Derzeit ist unklar, welches Ausmaß mögliche Versorgungsprobleme überhaupt annehmen könnten. „Wir begrüßen ausdrücklich die Position der EU-Kommission, dass vor einem Beschluss von Maßnahmen die eindeutige Identifizierung von möglichen echten Versorgungsproblemen stehen muss. Dazu gehört auch die Feststellung, welche Ursachen im konkreten Fall einer möglichen Marktrücknahme zugrunde liegen und welche Maßnahmen helfen könnten, versorgungsrelevanten Produkten ohne Kompromisse bei der Sicherheit einen Marktzugang zu ermöglichen. Eine bloße Verlängerung der Übergangsfristen, wie von der DKG gefordert, löst keine Probleme, sondern gefährdet die Patientensicherheit, anstatt sie zu stärken. Sie würde die herstellenden Unternehmen bestärken, die bereits 2017 angekündigte Vorgabe einfach auszusitzen und sich auch künftig nicht um die Erfüllung der Anforderungen zu bemühen. Sollten sich tatsächlich konkrete Probleme bei der Verfügbarkeit von Medizinprodukten abzeichnen, dann müssen dafür gezielt Lösungen gefunden werden. Der Anspruch der Versicherten auf eine medizinische Versorgung mit hohen Sicherheitsstandards steht für den GKV-Spitzenverband an erster Stelle“, so Dr. Pfeiffer.

Konkrete Probleme lösen – Patientensicherheit jetzt umsetzen

Statt in bloßen Aktionismus zu verfallen und damit die Schutzfunktion der EU-Verordnung für die Patientensicherheit noch weiter zu verschieben oder gar vollständig auszuhebeln, ist eine sachliche Situationsanalyse erforderlich. Die zuständige Koordinierungsgruppe Medizinprodukte bei der EU-Kommission hat am 8. Juli 2022 einen Positionspapierentwurf mit sinnvollen Maßnahmen zur Stellungnahme gegeben.
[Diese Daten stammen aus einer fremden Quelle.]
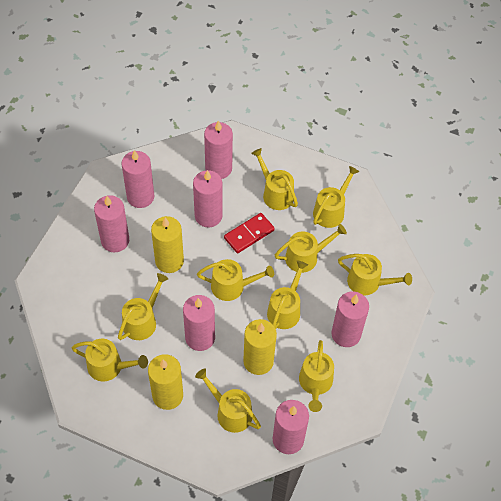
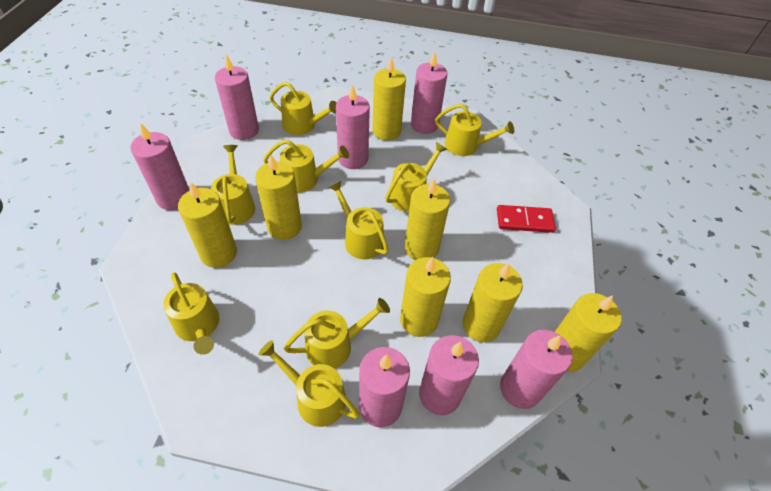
yellow candle: [148,354,183,410] [151,216,184,273] [243,319,277,375] = 3 -> [178,182,237,268] [255,155,302,240] [372,57,406,141] [400,257,451,337] [405,178,450,260] [462,263,523,342] [555,293,622,372] = 7
yellow watering can: [72,339,148,382] [118,273,168,340] [195,368,261,433] [197,259,274,301] [251,148,298,210] [267,260,308,329] [275,224,347,273] [299,340,334,412] [313,166,359,228] [338,254,412,295] = 10 -> [163,273,219,355] [211,145,256,225] [259,340,360,427] [263,140,349,192] [270,82,336,135] [284,298,390,369] [328,181,389,260] [385,142,447,212] [435,104,514,156] = 9

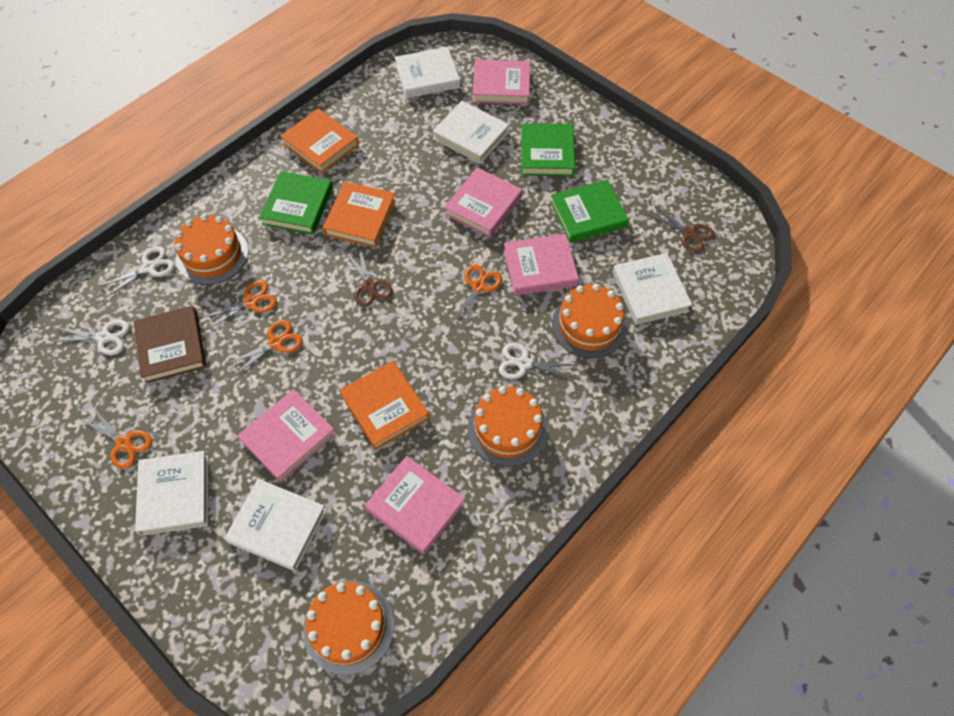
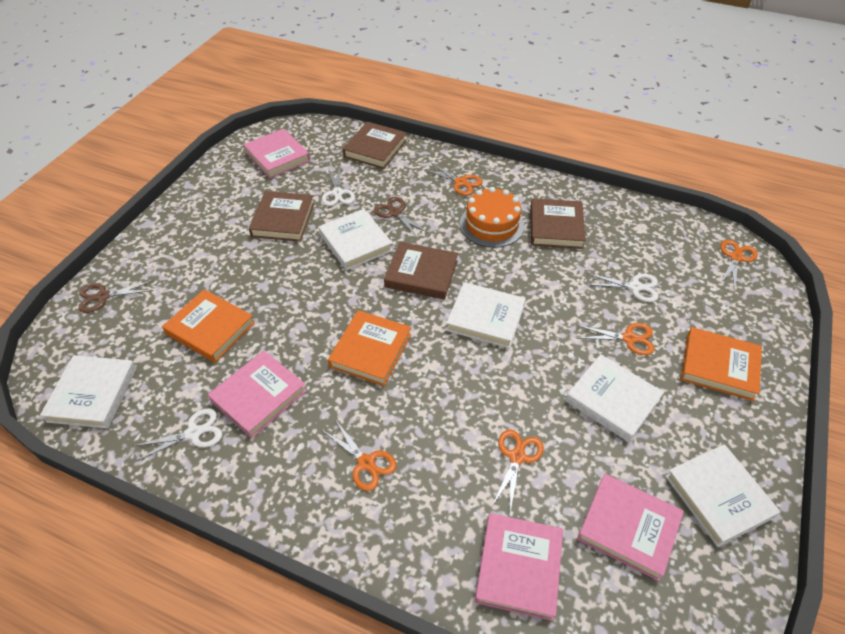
brown book: [134,306,206,383] = 1 -> [249,191,314,242] [343,122,407,169] [384,242,458,300] [530,198,586,249] = 4
green book: [259,171,333,235] [521,123,575,176] [550,180,629,243] = 3 -> none = 0
orange cake: [174,214,249,285] [303,581,394,675] [468,386,548,467] [552,284,627,358] = 4 -> [460,187,525,248] = 1
orange scissors: [80,408,152,469] [201,280,277,330] [227,320,303,376] [451,265,502,327] = 4 -> [322,419,397,491] [424,163,483,196] [492,429,544,512] [577,323,654,355] [720,240,758,290] = 5
pink book: [238,389,336,483] [364,456,465,555] [444,167,522,238] [473,59,530,104] [504,234,579,296] = 5 -> [208,350,307,439] [243,128,310,178] [475,513,563,621] [577,474,684,581] = 4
Sofern sich reale Versorgungsprobleme abzeichnen, wie etwa aufgrund von Marktrücknahmen versorgungsrelevanter Medizinprodukte wegen fehlender Bewertungskapazitäten Benannter Stellen, sollten dafür angemessene Lösungen gesucht werden. Beispielsweise könnten Unternehmen, die nachweisen können, dass sie die Bewertung ihrer Produkte bei einer Benannten Stelle beantragt haben, für einen befristeten Zeitraum bis zum Vorliegen der abschließenden Bewertung dieser Benannten Stelle eine Ausnahmegenehmigung für die Weitervermarktung dieser Produkte erhalten. Kanada hat für ein ähnlich gelagertes Problem diesen Lösungsweg mit Erfolg beschritten.

Was sind Benannte Stellen?

Medizinprodukte werden nicht von einer Behörde zugelassen. Stattdessen müssen sich die herstellenden Unternehmen abhängig von der Risikoklasse ihrer Produkte von einer sogenannten Benannten Stelle bestimmte Zertifikate ausstellen lassen. Sie können diese Stellen europaweit frei wählen. Die Benannten Stellen sind ihrerseits Unternehmen (z. B. TÜV, DEKRA), welche von EUMitgliedsstaaten zu diesem Zweck benannt wurden. Sie bieten die notwendigen Zertifizierungsprozesse kommerziell an.